Millions Of Apple iPhone Users At Risk Of Hacking From 'Darksword' Spyware Tool

Security researchers have uncovered "DarkSword," a sophisticated spyware capable of compromising hundreds of millions of iPhones globally. In a joint report, experts from Google, Lookout, and iVerify revealed that the malware spreads through infected websites, allowing attackers to steal sensitive user data.

Google stated that multiple commercial vendors and suspected state-linked hackers were using Darksword in campaigns against targets in Saudi Arabia, Turkey, Malaysia and Ukraine. The malware was embedded in components of legitimate Ukrainian websites, including online news outlets and a government agency site, to harvest data from visitors' phones.

"There's now a verified pipeline of recent exploits that have ended up in the hands of potentially criminal entities with a financial focus," said Justin Albrecht, principal researcher with Lookout, as per Reuters.

The discovery of Darksword follows the March 3 reveal of Coruna, another potent iPhone spyware. Working in tandem, these hacking tools are capable of draining cryptocurrency wallets and compromising sensitive personal data.

While this malware does not affect the latest iOS versions, it remains effective against iOS 18. As of last month, Apple's previous operating system still powered nearly a quarter of all iPhones.

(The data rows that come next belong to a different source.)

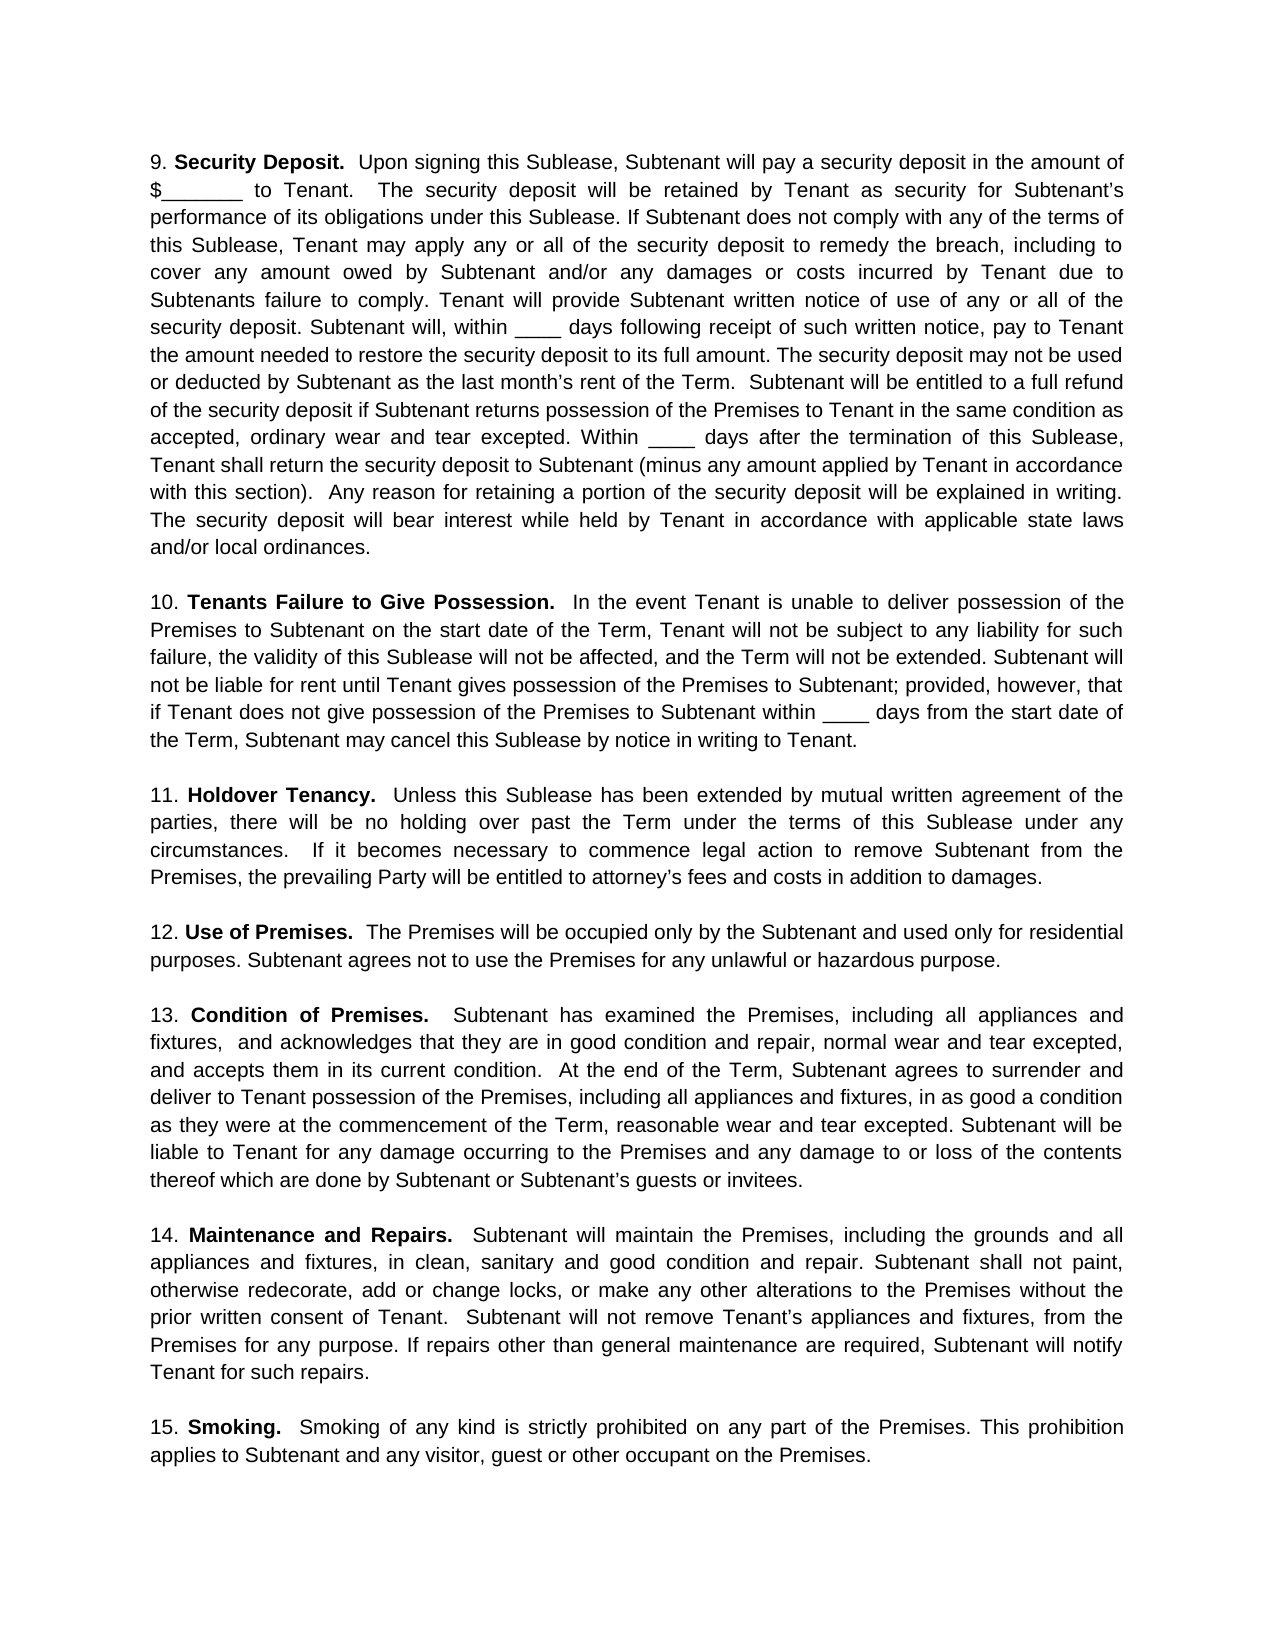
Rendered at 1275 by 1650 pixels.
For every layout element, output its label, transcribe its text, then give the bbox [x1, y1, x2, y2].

text 15. Smoking. Smoking of any kind is strictly prohibited on any part of the Premises. This prohibition applies to Subtenant and any visitor, guest or other occupant on the Premises. [150, 1415, 1125, 1466]
text 14. Maintenance and Repairs. Subtenant will maintain the Premises, including the grounds and all appliances and fixtures, in clean, sanitary and good condition and repair. Subtenant shall not paint, otherwise redecorate, add or change locks, or make any other alterations to the Premises without the prior written consent of Tenant. Subtenant will not remove Tenant’s appliances and fixtures, from the Premises for any purpose. If repairs other than general maintenance are required, Subtenant will notify Tenant for such repairs. [150, 1222, 1125, 1384]
text 11. Holdover Tenancy. Unless this Sublease has been extended by mutual written agreement of the parties, there will be no holding over past the Term under the terms of this Sublease under any circumstances. If it becomes necessary to commence legal action to remove Subtenant from the Premises, the prevailing Party will be entitled to attorney’s fees and costs in addition to damages. [150, 782, 1125, 889]
text 10. Tenants Failure to Give Possession. In the event Tenant is unable to deliver possession of the Premises to Subtenant on the start date of the Term, Tenant will not be subject to any liability for such failure, the validity of this Sublease will not be affected, and the Term will not be extended. Subtenant will not be liable for rent until Tenant gives possession of the Premises to Subtenant; provided, however, that if Tenant does not give possession of the Premises to Subtenant within ____ days from the start date of the Term, Subtenant may cancel this Sublease by notice in writing to Tenant. [150, 590, 1125, 751]
text 13. Condition of Premises. Subtenant has examined the Premises, including all appliances and fixtures, and acknowledges that they are in good condition and repair, normal wear and tear excepted, and accepts them in its current condition. At the end of the Term, Subtenant agrees to surrender and deliver to Tenant possession of the Premises, including all appliances and fixtures, in as good a condition as they were at the commencement of the Term, reasonable wear and tear excepted. Subtenant will be liable to Tenant for any damage occurring to the Premises and any damage to or loss of the contents thereof which are done by Subtenant or Subtenant’s guests or invitees. [150, 1002, 1125, 1191]
text 12. Use of Premises. The Premises will be occupied only by the Subtenant and used only for residential purposes. Subtenant agrees not to use the Premises for any unlawful or hazardous purpose. [150, 920, 1125, 971]
text 9. Security Deposit. Upon signing this Sublease, Subtenant will pay a security deposit in the amount of $_______ to Tenant. The security deposit will be retained by Tenant as security for Subtenant’s performance of its obligations under this Sublease. If Subtenant does not comply with any of the terms of this Sublease, Tenant may apply any or all of the security deposit to remedy the breach, including to cover any amount owed by Subtenant and/or any damages or costs incurred by Tenant due to Subtenants failure to comply. Tenant will provide Subtenant written notice of use of any or all of the security deposit. Subtenant will, within ____ days following receipt of such written notice, pay to Tenant the amount needed to restore the security deposit to its full amount. The security deposit may not be used or deducted by Subtenant as the last month’s rent of the Term. Subtenant will be entitled to a full refund of the security deposit if Subtenant returns possession of the Premises to Tenant in the same condition as accepted, ordinary wear and tear excepted. Within ____ days after the termination of this Sublease, Tenant shall return the security deposit to Subtenant (minus any amount applied by Tenant in accordance with this section). Any reason for retaining a portion of the security deposit will be explained in writing. The security deposit will bear interest while held by Tenant in accordance with applicable state laws and/or local ordinances. [150, 150, 1125, 559]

Also Read | Rogue AI Agent At Meta Exposes Sensitive Data, Triggers 2nd-Highest Security Severity Alert

Previous Instance

In May last year, Apple urged its users to update their devices after a major vulnerability in the AirPlay feature allowed hackers to hijack compatible devices on the same Wi-Fi network. AirPlay is a feature that allows iPhone users to stream audio and video from their phone onto other smart devices, such as TVs.

Tel Aviv-based cybersecurity firm Oligo discovered the major security risk initially, stating that 23 vulnerabilities were reported, both in Apple's AirPlay protocol and the AirPlay Software Development Kit (SDK) used by third-party vendors to make devices AirPlay compatible.

Similarly, in February, Apple said it had been targeted by "extremely sophisticated" attacks where the USB Restricted Mode might be disabled on a locked device.